Saved data entries:
━━━━

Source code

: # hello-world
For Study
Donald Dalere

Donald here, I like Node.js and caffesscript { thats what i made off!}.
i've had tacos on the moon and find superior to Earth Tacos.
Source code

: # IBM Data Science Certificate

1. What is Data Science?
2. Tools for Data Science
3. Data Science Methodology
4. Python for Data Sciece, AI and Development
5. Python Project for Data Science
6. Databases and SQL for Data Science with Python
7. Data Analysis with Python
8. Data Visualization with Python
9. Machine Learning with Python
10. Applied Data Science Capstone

━━━━

Aim of the task —
Only a verbatim transcription of the lines from the one containing "9. Machine Learning with Python" through the last line of the records counts as the answer.

Solution —
9. Machine Learning with Python
10. Applied Data Science Capstone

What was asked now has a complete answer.